Criteria for a Set to be Closed in a Metric Space

Criteria for a Set to be Closed in a Metric Space

Recall from the Adherent, Accumulation and Isolated Points in Metric Spaces page that if $(M, d)$ is a metric space and $S \subseteq M$ then:

• A point $x \in M$ is said to be an adherent point of $S$ if every ball centered at $x$ contains points of $S$, that is, for all $r > 0$ we have that $B(x, r) \cap S \neq \emptyset$.
• A point $x \in M$ is said to be an accumulation point of $S$ if every ball centered at $x$ contains points of $S$ different from $x$, that is, for all $r > 0$ we have that $B(x, r) \cap S \setminus \{ x \} \neq \emptyset$.
• A point $x \in S$ is said to be an isolated point of $S$ if there exists a ball centered at $x$ that contains no other points of $S$, that is, there exists an $r_0 > 0$ such that $B(x, r_0) \cap S = \emptyset$.

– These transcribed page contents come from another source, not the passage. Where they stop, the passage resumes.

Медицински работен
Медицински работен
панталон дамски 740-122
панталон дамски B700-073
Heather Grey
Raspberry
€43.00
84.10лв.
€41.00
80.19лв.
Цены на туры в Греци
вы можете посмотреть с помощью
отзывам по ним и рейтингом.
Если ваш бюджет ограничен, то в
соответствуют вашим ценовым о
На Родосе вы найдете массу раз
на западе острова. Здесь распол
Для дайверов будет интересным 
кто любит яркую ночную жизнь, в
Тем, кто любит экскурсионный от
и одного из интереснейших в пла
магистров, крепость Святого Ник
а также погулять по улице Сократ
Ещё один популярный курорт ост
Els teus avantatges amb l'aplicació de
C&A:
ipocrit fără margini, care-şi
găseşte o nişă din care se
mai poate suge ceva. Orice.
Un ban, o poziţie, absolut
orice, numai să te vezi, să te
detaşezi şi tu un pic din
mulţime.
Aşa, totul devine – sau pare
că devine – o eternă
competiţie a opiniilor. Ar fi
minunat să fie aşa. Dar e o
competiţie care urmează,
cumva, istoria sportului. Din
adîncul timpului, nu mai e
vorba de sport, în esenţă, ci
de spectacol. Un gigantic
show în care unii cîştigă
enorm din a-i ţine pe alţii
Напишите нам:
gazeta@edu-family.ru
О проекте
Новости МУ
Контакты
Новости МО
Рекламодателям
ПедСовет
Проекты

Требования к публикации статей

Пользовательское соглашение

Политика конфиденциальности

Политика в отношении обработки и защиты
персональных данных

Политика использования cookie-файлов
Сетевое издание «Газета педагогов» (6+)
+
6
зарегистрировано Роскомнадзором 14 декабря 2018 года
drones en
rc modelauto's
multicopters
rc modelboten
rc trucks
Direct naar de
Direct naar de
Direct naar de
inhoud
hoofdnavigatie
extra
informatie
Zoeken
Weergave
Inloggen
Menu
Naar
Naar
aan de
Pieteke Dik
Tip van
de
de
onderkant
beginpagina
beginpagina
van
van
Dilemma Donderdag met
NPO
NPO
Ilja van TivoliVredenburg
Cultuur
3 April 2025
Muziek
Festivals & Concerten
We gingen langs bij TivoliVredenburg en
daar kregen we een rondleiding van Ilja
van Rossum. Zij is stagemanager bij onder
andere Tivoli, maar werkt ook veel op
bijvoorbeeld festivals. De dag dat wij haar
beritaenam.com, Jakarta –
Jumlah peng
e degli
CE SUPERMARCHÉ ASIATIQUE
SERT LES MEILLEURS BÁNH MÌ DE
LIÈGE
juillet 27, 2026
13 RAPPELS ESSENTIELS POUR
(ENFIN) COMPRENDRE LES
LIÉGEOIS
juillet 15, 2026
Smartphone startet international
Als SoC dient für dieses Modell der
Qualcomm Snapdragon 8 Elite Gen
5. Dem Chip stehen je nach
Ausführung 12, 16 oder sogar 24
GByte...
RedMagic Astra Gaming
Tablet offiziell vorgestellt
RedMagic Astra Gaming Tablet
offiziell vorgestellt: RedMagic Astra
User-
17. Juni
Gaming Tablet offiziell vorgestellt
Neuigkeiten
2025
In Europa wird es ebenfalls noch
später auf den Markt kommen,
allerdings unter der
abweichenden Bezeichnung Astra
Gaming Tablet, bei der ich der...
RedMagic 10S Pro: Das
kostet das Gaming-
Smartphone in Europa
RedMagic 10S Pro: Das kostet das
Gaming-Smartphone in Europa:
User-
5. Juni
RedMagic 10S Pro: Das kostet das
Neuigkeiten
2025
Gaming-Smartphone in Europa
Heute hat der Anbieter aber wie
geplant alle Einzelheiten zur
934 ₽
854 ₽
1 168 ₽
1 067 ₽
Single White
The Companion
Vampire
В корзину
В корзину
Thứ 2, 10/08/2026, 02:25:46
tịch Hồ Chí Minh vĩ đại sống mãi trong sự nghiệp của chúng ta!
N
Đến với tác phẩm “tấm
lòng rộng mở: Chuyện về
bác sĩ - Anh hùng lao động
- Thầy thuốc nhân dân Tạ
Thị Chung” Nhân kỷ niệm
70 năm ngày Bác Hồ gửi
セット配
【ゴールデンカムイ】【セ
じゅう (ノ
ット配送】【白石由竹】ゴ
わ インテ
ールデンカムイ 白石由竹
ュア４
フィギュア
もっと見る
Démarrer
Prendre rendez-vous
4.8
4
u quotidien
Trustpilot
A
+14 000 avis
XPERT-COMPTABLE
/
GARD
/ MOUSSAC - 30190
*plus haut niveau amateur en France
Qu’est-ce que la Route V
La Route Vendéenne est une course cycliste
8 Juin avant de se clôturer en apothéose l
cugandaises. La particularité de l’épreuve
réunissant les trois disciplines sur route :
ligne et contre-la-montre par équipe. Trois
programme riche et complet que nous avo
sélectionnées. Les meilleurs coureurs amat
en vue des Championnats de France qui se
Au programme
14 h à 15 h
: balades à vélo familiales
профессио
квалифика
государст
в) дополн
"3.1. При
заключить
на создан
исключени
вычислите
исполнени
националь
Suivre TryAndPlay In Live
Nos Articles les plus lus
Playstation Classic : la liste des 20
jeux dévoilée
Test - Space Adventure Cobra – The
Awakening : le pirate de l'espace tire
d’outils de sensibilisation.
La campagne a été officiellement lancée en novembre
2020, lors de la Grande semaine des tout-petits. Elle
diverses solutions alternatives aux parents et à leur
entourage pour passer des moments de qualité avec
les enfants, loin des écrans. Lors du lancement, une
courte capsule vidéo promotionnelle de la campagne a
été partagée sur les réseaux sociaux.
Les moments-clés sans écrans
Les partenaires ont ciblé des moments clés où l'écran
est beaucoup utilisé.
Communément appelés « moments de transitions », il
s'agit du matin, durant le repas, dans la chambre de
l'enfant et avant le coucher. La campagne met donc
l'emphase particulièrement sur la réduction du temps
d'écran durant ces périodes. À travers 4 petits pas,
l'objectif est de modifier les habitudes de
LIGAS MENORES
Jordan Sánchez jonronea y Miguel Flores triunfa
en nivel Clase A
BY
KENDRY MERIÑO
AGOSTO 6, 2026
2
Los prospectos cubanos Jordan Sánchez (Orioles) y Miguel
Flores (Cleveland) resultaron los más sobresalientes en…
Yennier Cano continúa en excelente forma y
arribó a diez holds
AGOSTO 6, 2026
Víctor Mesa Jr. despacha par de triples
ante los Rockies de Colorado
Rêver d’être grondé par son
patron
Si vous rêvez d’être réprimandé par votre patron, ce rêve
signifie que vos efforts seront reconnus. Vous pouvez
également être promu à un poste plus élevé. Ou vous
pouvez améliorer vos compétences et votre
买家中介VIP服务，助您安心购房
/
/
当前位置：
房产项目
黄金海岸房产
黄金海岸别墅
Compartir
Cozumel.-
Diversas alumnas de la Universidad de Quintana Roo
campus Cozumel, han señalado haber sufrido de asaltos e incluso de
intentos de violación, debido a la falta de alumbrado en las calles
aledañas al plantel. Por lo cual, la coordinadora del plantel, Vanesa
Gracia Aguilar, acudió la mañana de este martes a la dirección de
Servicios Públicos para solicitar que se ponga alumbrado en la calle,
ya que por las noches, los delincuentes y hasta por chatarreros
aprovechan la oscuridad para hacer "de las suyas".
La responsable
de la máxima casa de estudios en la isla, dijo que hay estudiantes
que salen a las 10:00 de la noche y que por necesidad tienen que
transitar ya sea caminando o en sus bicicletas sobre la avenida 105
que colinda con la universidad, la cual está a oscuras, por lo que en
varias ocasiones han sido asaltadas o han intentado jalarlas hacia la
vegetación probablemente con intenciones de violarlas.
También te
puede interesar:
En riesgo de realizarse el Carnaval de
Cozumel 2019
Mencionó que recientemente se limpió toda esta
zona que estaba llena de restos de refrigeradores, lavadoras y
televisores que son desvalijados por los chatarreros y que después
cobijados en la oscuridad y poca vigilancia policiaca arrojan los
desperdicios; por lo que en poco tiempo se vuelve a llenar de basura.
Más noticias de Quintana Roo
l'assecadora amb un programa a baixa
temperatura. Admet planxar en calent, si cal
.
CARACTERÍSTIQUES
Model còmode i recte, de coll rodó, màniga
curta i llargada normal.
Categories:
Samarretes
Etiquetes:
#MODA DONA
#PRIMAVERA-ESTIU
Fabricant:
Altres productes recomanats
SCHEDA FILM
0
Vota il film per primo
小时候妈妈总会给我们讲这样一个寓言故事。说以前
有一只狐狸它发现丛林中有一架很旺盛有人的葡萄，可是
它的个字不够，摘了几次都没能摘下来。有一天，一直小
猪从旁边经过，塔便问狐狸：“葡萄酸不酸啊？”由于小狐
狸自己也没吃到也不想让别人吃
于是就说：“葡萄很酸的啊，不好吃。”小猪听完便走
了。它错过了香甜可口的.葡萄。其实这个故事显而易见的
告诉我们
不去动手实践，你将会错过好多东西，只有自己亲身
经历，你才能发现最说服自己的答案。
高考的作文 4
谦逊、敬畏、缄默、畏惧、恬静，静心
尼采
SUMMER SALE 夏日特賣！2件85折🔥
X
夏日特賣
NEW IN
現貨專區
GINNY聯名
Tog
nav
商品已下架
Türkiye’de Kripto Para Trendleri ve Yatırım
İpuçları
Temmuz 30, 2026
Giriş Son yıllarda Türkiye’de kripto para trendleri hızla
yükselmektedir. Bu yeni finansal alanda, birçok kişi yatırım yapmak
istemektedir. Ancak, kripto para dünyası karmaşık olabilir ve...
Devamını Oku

We will now look at a nice theorem which gives us criteria for the set $S$ to be closed with regards to adherent and accumulation points.

 Theorem 1: Let $(M, d)$ be a metric space and let $S \subseteq M$. Then the following statements are equivalent: a) $S$ is a closed set in $M$. b) $S$ contains all of its adherent points. c) $S$ contains all of its accumulation points.
• Proof of $a) \implies b)$: Let $S$ be a closed set. Then $S^c = M \setminus S$ is an open set. Suppose that $S$ does not contain all of its adherent points. Then there exists an $x \in S^c = M \setminus S$ such that all ball centered at $x$ contains points of $S$, i.e., for all $r > 0$ we have that:
(1)
\begin{align} \quad B(x, r) \cap S \neq \emptyset \end{align}
• Since $S^c$ is an open set we have that there exists a ball centered at $x$ with radius $r_0 > 0$ such that:
(2)
\begin{align} \quad x \in B(x, r_0) \subseteq S^c = M \setminus S \end{align}
• But $x \not \in S$ and $B(x, r_0) \subseteq M \setminus S$ so $(B,x, r_0) \cap S = \emptyset$ which is a contradiction to the assumption that $S$ does not contain all of its adherent points. Hence if $S$ is closed then $S$ contains all of its adherent points.
• Proof of $b) \implies c)$ Suppose that $S$ contains all of its adherent points. Every accumulation point is an adherent point, so $S$ also contains all of its accumulation points.
• Proof of $c) \implies a)$: Suppose that $S$ contains all of its accumulation points and assume that $S$ is not closed. Then $S^c$ is not open. So there exists a point $x \in S^c$ such that $x \not \in \mathrm{int} (S^c)$, i.e., for every ball centered at $x$ with radius $r$ we have that:
(3)
\begin{align} \quad B(x, r) \not \subseteq S^c \end{align}
• So for all $r > 0$ we must have that $B(x, r) \cap S \neq \emptyset$. Since $x \in S^c$, we have that $x \not \in S$ and so:
(4)
\begin{align} \quad B(x, r) \cap S = B(x, r) \cap S \setminus \{ x \} \neq \emptyset \end{align}
• But then $x \in S^c$ is an accumulation point of $S$ that is not contained in $S$ which is a contradiction. Hence the assumption that $S$ was not closed is false and so $S$ is closed. $\blacksquare$